Successful respondents will contribute to the design of the program ahead of a final competitive application process.

The program will operate alongside a farm forestry initiative led by VicForests, which will provide opportunities for Gippsland landholders to participate in smaller-scale plantation development. There will be ongoing engagement with interested Gippsland landholders and communities as the program develops.

The government says new plantations will support forestry and manufacturing jobs over coming decades by providing the scale needed to enable new investment in state-of-the-art wood processing and manufacturing, and the development of new products that use plantation fibre for growing markets, such as engineered wood products.

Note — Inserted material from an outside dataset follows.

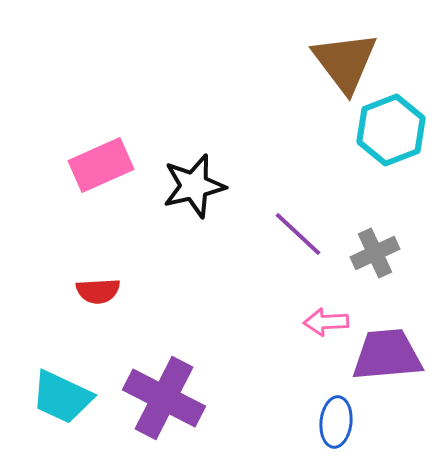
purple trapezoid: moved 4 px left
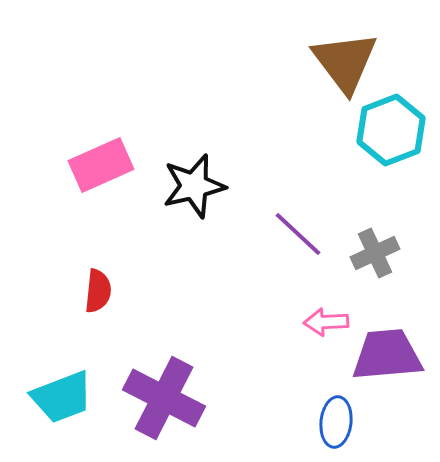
red semicircle: rotated 81 degrees counterclockwise
cyan trapezoid: rotated 46 degrees counterclockwise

This launch also follows the recent announcement of the Victorian Forest Nursery in East Gippsland that will produce around five million seedlings each year, which could support plantings and reforestation of around 5,000 hectares annually and create up to 30 jobs.

“This is another half-baked re-announcement driven by an unviable ‘Trump like’ plan which is really no more than a mishmash of incoherent talking points,” CFMEU National Secretary Michael O’Connor said.

“We’ve been waiting three-and-a-half years since funding for plantation establishment was announced in the 2017-18 Budget to see a program and we get this joke process instead.

“The reality is, we are no closer to adding to the plantation estate today than we were a year ago when this shambolic Forestry Plan was dumped on us.”

Mr O’Connor said that anybody with any idea knows that the deadline to transition out of native forests by 2030 is unachievable without leaving workers and communities on the scrap heap.

The Government’s plan provided no opportunity for the solid hardwood industry to transition and put jobs at the largest private sector employer in Gippsland, Australian Paper at serious risk, a risk exacerbated by the 2019-20 summer bushfires.

Even if the process resulted in plantation trees swiftly being planted, there was no way that any of them would be ready for use by the industry in 2030 for pulping and certainly not for solid wood product manufacturing.

“Pretending this scheme will provide a future for workers and timber communities is nothing more than a cruel hoax,” Mr O’Connor said.

“Rather than stubbornly ploughing ahead with a dud plan the Government needs to swallow its pride and work in partnership with workers and communities to address the uncertainty they have helped create and come up with a viable alternative plan,” Mr O’Connor said.

Mr Matthew said plantation forestry was a vital part of our industry providing the softwood timber framing for homes, and woodchips for making paper and packaging.

“But sustainably managed native forestry is equally important,” he said.

“From these trees we get the appearance grade timbers we need for things like floors, doors, stairs and indeed the lining of the new State Parliament annex in Melbourne. We can and should do both sorts of forestry in Victoria,” he said.

The Expression of Interest process is open until 6 November 2020.